4° Le 2° est remplacé par un alinéa ainsi rédigé :
« Les destinations tierces, qui comprennent celles qui ne relèvent pas du 1° et du 2° du présent article. »
II. – L’article 422‑21 est ainsi modifié :
1° À la troisième ligne de la première colonne, le mot : « Tierce » est remplacé par les mots : « Proche non européenne et tierce »
III. – L’article L. 422‑22 est ainsi rédigé :
« Le tarif de solidarité prévu au 2° de l’article L. 422‑20 est déterminé en fonction de la destination finale du passager, et des services additionnels dont le passager bénéficie à bord, sans supplément de prix par rapport à d’autres passagers, selon les modalités suivantes :
Destination finale | SERVICES ADDITIONNELS À BORD DONT BÉNÉFICIE LE PASSAGER, SANS SUPPLÉMENT DE PRIX, PAR RAPPORT À D'AUTRES PASSAGERS | Tarif de solidarité (€) |
UE et assimilées | Aucun service additionnel | 16 |
Présence de services additionnels | 32 | |
Proches non européennes | Aucun service additionnel | 39 |
Présence de services additionnels | 68 | |
Tierce | Aucun service additionnel | 71 |
Présence de services additionnels | 142 |
« Le passager est réputé bénéficier des services additionnels mentionnés aux deux premiers alinéas du présent article lorsqu’il peut bénéficier, sur au moins l’un des tronçons compris entre le point d’embarquement initial et le point de débarquement terminal, sans supplément par rapport au prix initialement convenu, de services à bord auxquels l’ensemble des passagers ne peut accéder sans un tel supplément. À cette fin, les points d’embarquement initial et de débarquement final s’entendent respectivement du premier et du dernier d’entre eux qui ne sont ni en correspondance, ni en transit.

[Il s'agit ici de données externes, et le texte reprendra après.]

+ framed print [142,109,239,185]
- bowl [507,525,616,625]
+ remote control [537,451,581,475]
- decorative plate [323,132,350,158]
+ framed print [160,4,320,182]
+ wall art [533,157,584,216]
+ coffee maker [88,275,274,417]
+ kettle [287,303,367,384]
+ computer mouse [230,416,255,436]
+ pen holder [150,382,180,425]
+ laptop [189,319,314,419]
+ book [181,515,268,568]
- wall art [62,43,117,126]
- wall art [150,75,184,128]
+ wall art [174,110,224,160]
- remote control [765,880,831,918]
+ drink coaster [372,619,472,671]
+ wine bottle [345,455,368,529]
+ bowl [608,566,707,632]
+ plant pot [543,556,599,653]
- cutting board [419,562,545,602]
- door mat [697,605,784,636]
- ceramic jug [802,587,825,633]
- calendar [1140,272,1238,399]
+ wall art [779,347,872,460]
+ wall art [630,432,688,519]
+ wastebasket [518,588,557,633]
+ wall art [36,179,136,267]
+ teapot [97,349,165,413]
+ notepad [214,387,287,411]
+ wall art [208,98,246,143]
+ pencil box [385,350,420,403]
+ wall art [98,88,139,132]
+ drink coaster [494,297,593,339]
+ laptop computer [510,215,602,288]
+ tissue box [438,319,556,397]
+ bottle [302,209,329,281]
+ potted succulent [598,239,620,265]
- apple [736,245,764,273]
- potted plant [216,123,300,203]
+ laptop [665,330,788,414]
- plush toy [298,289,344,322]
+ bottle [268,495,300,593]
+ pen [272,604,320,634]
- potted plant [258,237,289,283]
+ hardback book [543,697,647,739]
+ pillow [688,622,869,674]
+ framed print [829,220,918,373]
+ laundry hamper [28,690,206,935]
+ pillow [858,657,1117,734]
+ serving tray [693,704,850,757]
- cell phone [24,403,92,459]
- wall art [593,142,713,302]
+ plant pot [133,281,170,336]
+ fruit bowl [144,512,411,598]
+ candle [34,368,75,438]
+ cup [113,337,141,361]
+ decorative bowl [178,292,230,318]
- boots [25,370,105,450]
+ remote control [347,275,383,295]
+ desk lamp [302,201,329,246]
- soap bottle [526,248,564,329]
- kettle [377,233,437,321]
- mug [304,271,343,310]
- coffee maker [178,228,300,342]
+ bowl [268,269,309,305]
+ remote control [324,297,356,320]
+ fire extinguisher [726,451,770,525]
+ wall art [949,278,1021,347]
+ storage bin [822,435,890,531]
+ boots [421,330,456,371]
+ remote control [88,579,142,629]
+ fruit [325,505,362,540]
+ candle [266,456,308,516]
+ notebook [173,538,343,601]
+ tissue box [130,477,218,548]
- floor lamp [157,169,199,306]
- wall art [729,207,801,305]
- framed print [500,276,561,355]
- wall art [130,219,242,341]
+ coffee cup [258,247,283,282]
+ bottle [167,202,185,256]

IV. – Après le second alinéa de l’article L. 422‑30, il est ajouté un alinéa ainsi rédigé :
« Les embarquements et débarquements en départements, régions et collectivités d’Outre-mer au sens des articles à l’article 72‑3 et l’article 73 de la Constitution sont exonérés du tarif de solidarité prévu au 2° de l’article L. 422‑20. »
V. – La perte de recettes pour l’État est compensée à due concurrence par la création d’une taxe additionnelle à l’accise sur les tabacs prévue au chapitre IV du titre Ier du livre III du code des impositions sur les biens et services.
Cet amendement du groupe Socialiste et apparentés vise à refondre le tarif de solidarité, composante de la taxe sur le transport aérien de passagers, en alignant le barème de la classe économique sur le niveau allemand, et en doublant ce barème pour obtenir le montant en classes premium.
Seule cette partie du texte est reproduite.